MSCI 331 Introduction to optimization

Upon completion of MSCI 331, students are able to:

Formulate linear and integer programs to model real-life problems
Solve linear programs using the graphical solution and simplex methods
Formulate and interpret the dual of a linear program
Implement sensitivity analyses to account for uncertainties
Collect data to determine or estimate the values of problem parameters
Use Microsoft Excel to solve linear and integer programs

What is optimization?

Optimization is the selection of the best element (with regard to some criteria) from some set of available alternatives.

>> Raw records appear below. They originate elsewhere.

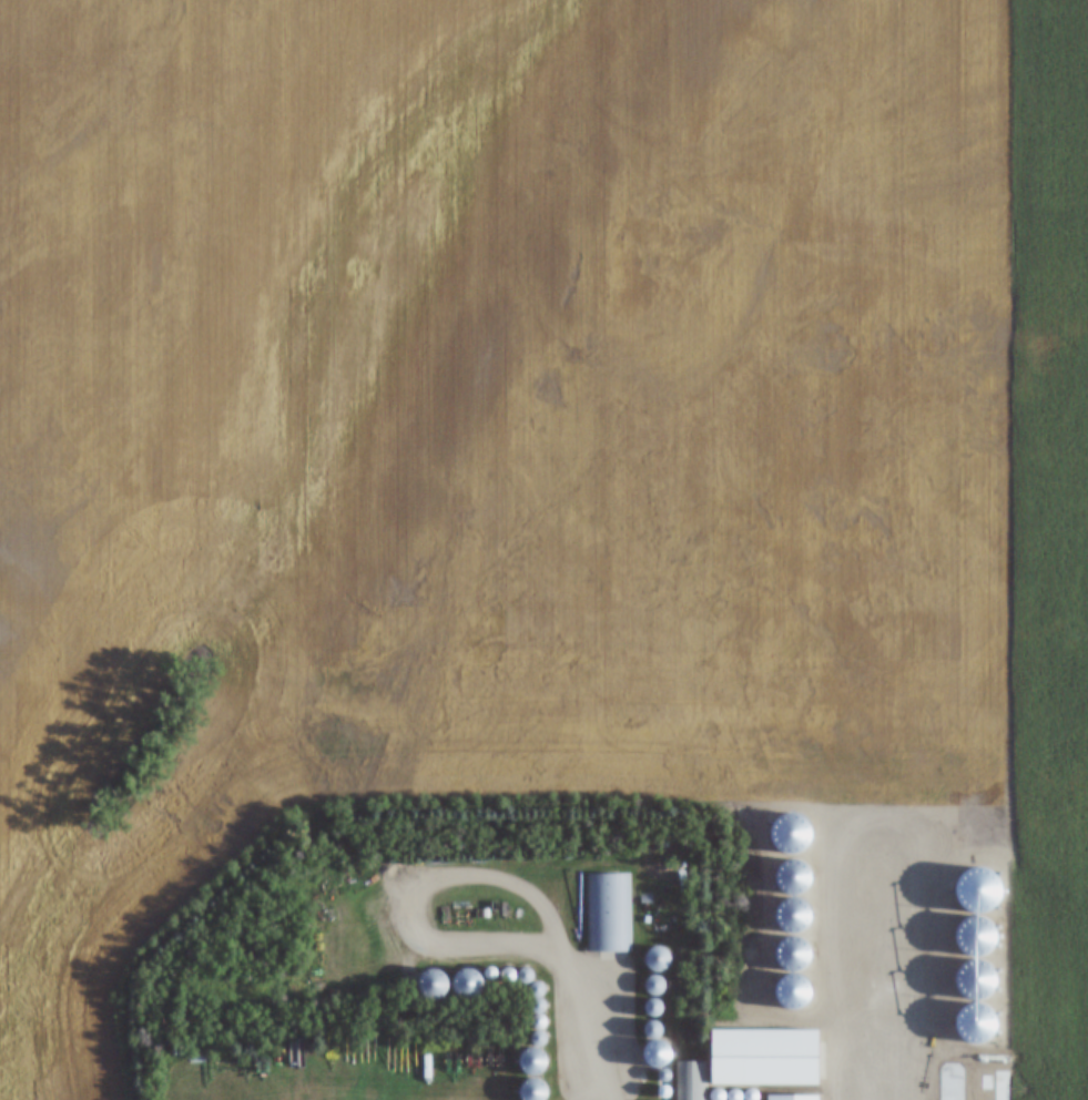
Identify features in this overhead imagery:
building: (608, 910)
building: (658, 958)
building: (467, 981)
building: (655, 983)
building: (433, 984)
building: (765, 1055)
building: (533, 1074)
building: (691, 1080)
building: (793, 1096)

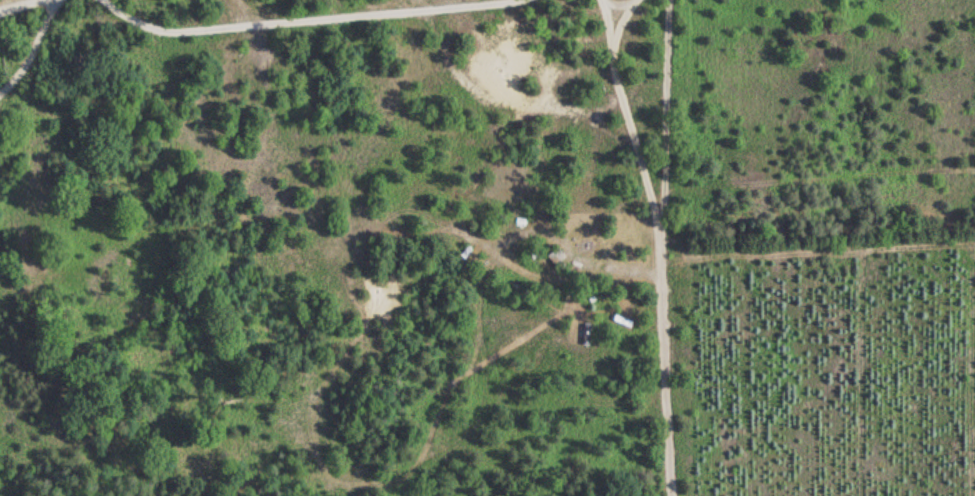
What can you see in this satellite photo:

Another name for optimization is mathematical programming.

Example

A company manufactures two products A and B and the profit per unit sold is $3 and $5, respectively. Each product has to be assembled on a particular machine, each unit of product A takes 3 hours of assembly time and each unit of product B takes 2 hours of assembly time. The company estimates that the effective daily working hour of the machine used for assembly is 18 hours. At least 2 units of product A and 1 unit of product B must be produced daily.

Q: What is the optimum number of products A and B to produce daily to maximize total profit?

To solve this type of problem, we model it mathematically, as follows:

Let x₁ and x₂ be the number of product A and B to be produced, respectively. We call x₁ and x₂decision variables.

We then seek to maximize the objective function Z = 3x₁ + 5x₂

This maximization is subject to a number of constraints:

3x₁ + 2x₂ <= 18

x₁>= 2

X₂ >= 1

What is mathematical modelling?

You may have noticed that in order to solve it, the problem above had to be first modelled as a series of mathematical equations. Mathematical modelling is a powerful tool that transforms messy real-life problems into models that can be solved mathematically. The solutions can be used by management to make important decisions for organizations.

High-level view of mathematical modelling: Management involves a real-life problem, decisions, a mathematical model, and a solution, mixed in with assumptions and methodology.

What is operations research?

Optimization is just one of many methodologies used in the field of operations research.

Operations research is a discipline that deals with the application of advanced analytical methods to help make better decisions. It is a rational, structured, systems approach to problem solving.

Related and sometimes overlapping fields to operations research are operational research, management science, analytics, decision sciences, and industrial engineering.

Applications of operations research

Operations research can be applied in many fields, including finance, supply chain, health care, and more.

Finance

Portfolio investments
Strategies for pension and insurance
Revenue management

Supply chain

Production and inventory planning
Location analysis
Job sequencing
Vehicle routing

Health care

Operating room scheduling
Nurse scheduling
ER waiting rooms
Organ allocation
Managing blood inventory

Sports

Scheduling
Tactics and strategies
Forecasting